Amid Reza, Rasoolzadeh Raheleh Akhavan, Motlagh Amir Mahmoudi, Dehnavi Farshad, Kadkhodazadeh Mahdi
Dental Research Center, Research Institute of Dental Sciences, Dental School, Shahid Beheshti University of Medical Sciences, Tehran, Iran.
Department of Periodontics, Zanjan University of Medical Sciences, Zanjan, Iran.
J Long Term Eff Med Implants. 2017;27(1):1-11. doi: 10.1615/JLongTermEffMedImplants.2017019926.
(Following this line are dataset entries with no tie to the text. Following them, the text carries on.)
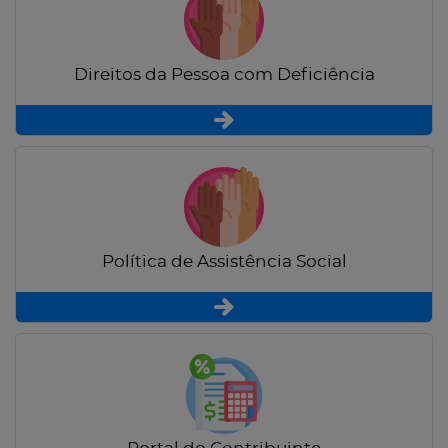
Direitos da Pessoa com Deficiência
Política de Assistência Social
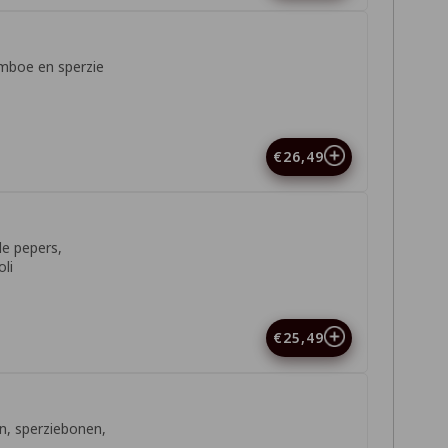
mboe en sperzie
€26,49
de pepers,
li
€25,49
n, sperziebonen,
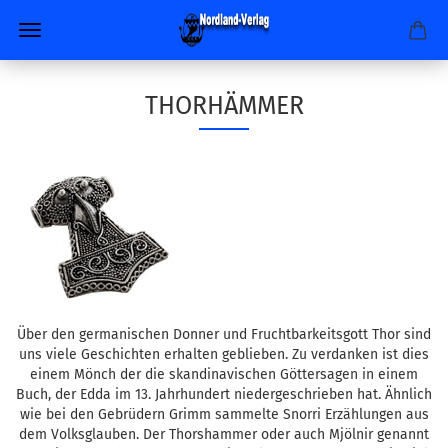
THORHÄMMER
Über den germanischen Donner und Fruchtbarkeitsgott Thor sind
uns viele Geschichten erhalten geblieben. Zu verdanken ist dies
einem Mönch der die skandinavischen Göttersagen in einem
Buch, der Edda im 13. Jahrhundert niedergeschrieben hat. Ähnlich
wie bei den Gebrüdern Grimm sammelte Snorri Erzählungen aus
dem Volksglauben. Der Thorshammer oder auch Mjölnir genannt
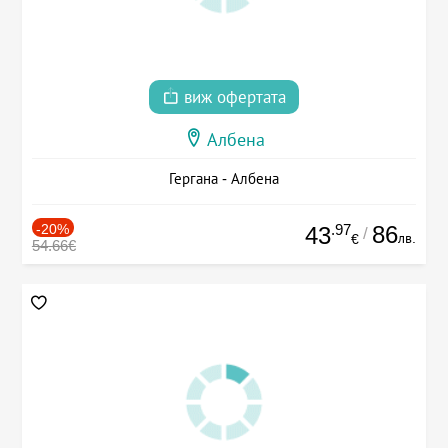
виж офертата
Албена
Гергана - Албена
-20%
.97
86
43
/
лв.
€
54.66€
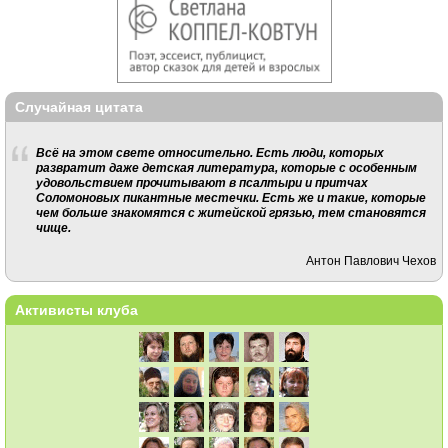
Случайная цитата
Всё на этом свете относительно. Есть люди, которых
развратит даже детская литература, которые с особенным
удовольствием прочитывают в псалтыри и притчах
Соломоновых пикантные местечки. Есть же и такие, которые
чем больше знакомятся с житейской грязью, тем становятся
чище.
Антон Павлович Чехов
Активисты клуба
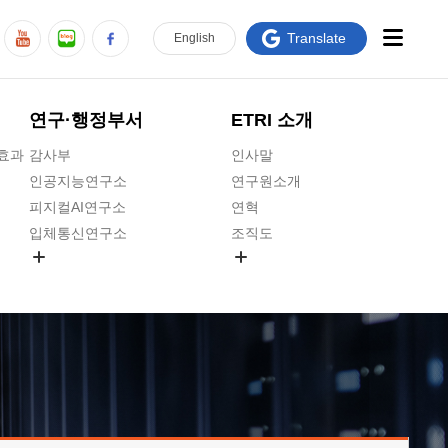
Translate
En
glish
연구·행정부서
ETRI 소개
급효과
감사부
인사말
인공지능연구소
연구원소개
피지컬AI연구소
연혁
입체통신연구소
조직도
공간미디어연구소
기타 공개정보
ADX융합연구소
원규 제·개정 예고
ICT전략연구소
연구원 고객헌장
인공지능안전연구소
ETRI CI
우주항공반도체전략연구단
주요업무연락처
대경권연구본부
찾아오시는길
호남권연구본부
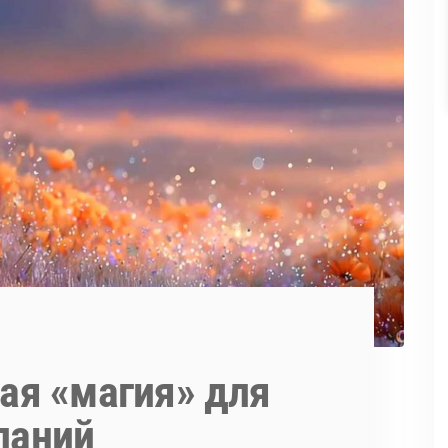
ая «магия» для
ланий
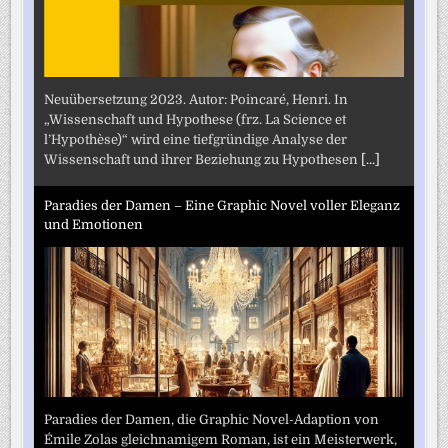
Neuübersetzung 2023. Autor: Poincaré, Henri. In
„Wissenschaft und Hypothese (frz. La Science et
l’Hypothèse)“ wird eine tiefgründige Analyse der
Wissenschaft und ihrer Beziehung zu Hypothesen
[...]
Paradies der Damen – Eine Graphic Novel voller Eleganz
und Emotionen
Paradies der Damen, die Graphic Novel-Adaption von
Émile Zolas gleichnamigem Roman, ist ein Meisterwerk,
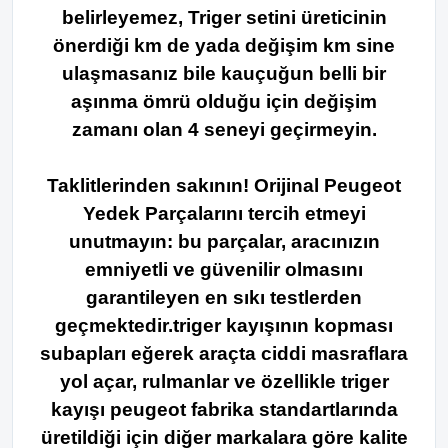
belirleyemez,
Triger setini üreticinin
önerdiği km de yada değişim km sine
ulaşmasanız bile kauçuğun belli bir
aşınma ömrü olduğu için değişim
zamanı olan 4 seneyi geçirmeyin.
Taklitlerinden sakının! Orijinal Peugeot
Yedek Parçalarını tercih etmeyi
unutmayın: bu parçalar, aracınızın
emniyetli ve güvenilir olmasını
garantileyen en sıkı testlerden
geçmektedir.triger kayışının kopması
subapları eğerek araçta ciddi masraflara
yol açar, rulmanlar ve özellikle triger
kayışı peugeot fabrika standartlarında
üretildiği için diğer markalara göre kalite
Short implants can be used as alternatives to standard implants to prevent invasive surgical procedures. However, due to concerns about complications caused by less bone-implant contact area, researchers have focused on biomechanical properties of short implants and methods to promote them. Splinting has been suggested to decrease the limitation of short implants. This study compared the pattern of stress and strain distribution in bone supporting splinted standard and short implants positioned at crestal and subcrestal levels. An edentulous posterior mandible was made using computer-aided design. Five models of different combinations of splinted short (4 × 6 mm) and standard (4 × 10 mm) implants placed at the level of crestal bone or subcrestally mesial and distal to the edentulous region with a pontic between them were designed using the CATIA software program. ANSYS software was used for finite element analysis (FEA). In each model, 100 and 300 N loads at zero (parallel to the long axis of implants) and 30° angles were applied to implants. Maximum stress and strain for each of the five models, including equivalent stress, shear stress, and strain in peri-implant cortical and cancellous bone, were calculated and stress distribution pattern in different models were recorded. The highest stress was caused by the 300 N load applied at a 30° angle, followed by the 300 N load applied axially and the 100 N load applied at 30°. This order changed in model 1, where the highest stress was noted under the 300 N load at 30°, followed by the 100 N load at 30°. Maximum stress in peri-implant bone occurred under oblique (30°) load. Maximum stress was noted when two splinted short implants were placed subcrestally. In addition, stress in bone around crestal-level splinted short implants was lower than that around standard implants. Combination of short and standard implants had no biomechanical advantage. Application of load parallel to the long axis can significantly decrease stress in peri-implant bone. Although the combination of short and standard implants has no biomechanical advantage, crestal-level placement of splinted short implants is a suitable treatment plan.
短种植体可作为标准种植体的替代物,以避免侵入性手术操作。然而,由于担心骨-种植体接触面积减小会导致并发症,研究人员一直专注于短种植体的生物力学性能及其改善方法。有人提出采用夹板固定来减少短种植体的局限性。本研究比较了位于牙槽嵴顶和牙槽嵴顶以下水平的夹板固定标准种植体和短种植体在骨支持方面的应力和应变分布模式。利用计算机辅助设计制作了无牙后下颌模型。使用CATIA软件程序设计了五种模型,分别为在无牙区近中和远中牙槽嵴顶水平或牙槽嵴顶以下水平放置夹板固定的短种植体(4×6 mm)和标准种植体(4×10 mm),两者之间有桥体连接。使用ANSYS软件进行有限元分析(FEA)。在每个模型中,分别在零角度(平行于种植体长轴)和30°角对种植体施加100 N和300 N的载荷。计算五个模型中每个模型的最大应力和应变,包括等效应力、剪应力以及种植体周围皮质骨和松质骨中的应变,并记录不同模型中的应力分布模式。最大应力是由以30°角施加的300 N载荷引起的,其次是以轴向施加的300 N载荷和以30°角施加的100 N载荷。在模型1中这种顺序发生了变化,其中在30°角的300 N载荷下观察到最高应力,其次是30°角的100 N载荷。种植体周围骨中的最大应力出现在倾斜(30°)载荷下。当两个夹板固定的短种植体放置在牙槽嵴顶以下时观察到最大应力。此外,牙槽嵴顶水平夹板固定的短种植体周围骨中的应力低于标准种植体周围的应力。短种植体和标准种植体的组合没有生物力学优势。平行于种植体长轴施加载荷可显著降低种植体周围骨中的应力。虽然短种植体和标准种植体的组合没有生物力学优势,但牙槽嵴顶水平放置夹板固定的短种植体是一种合适的治疗方案。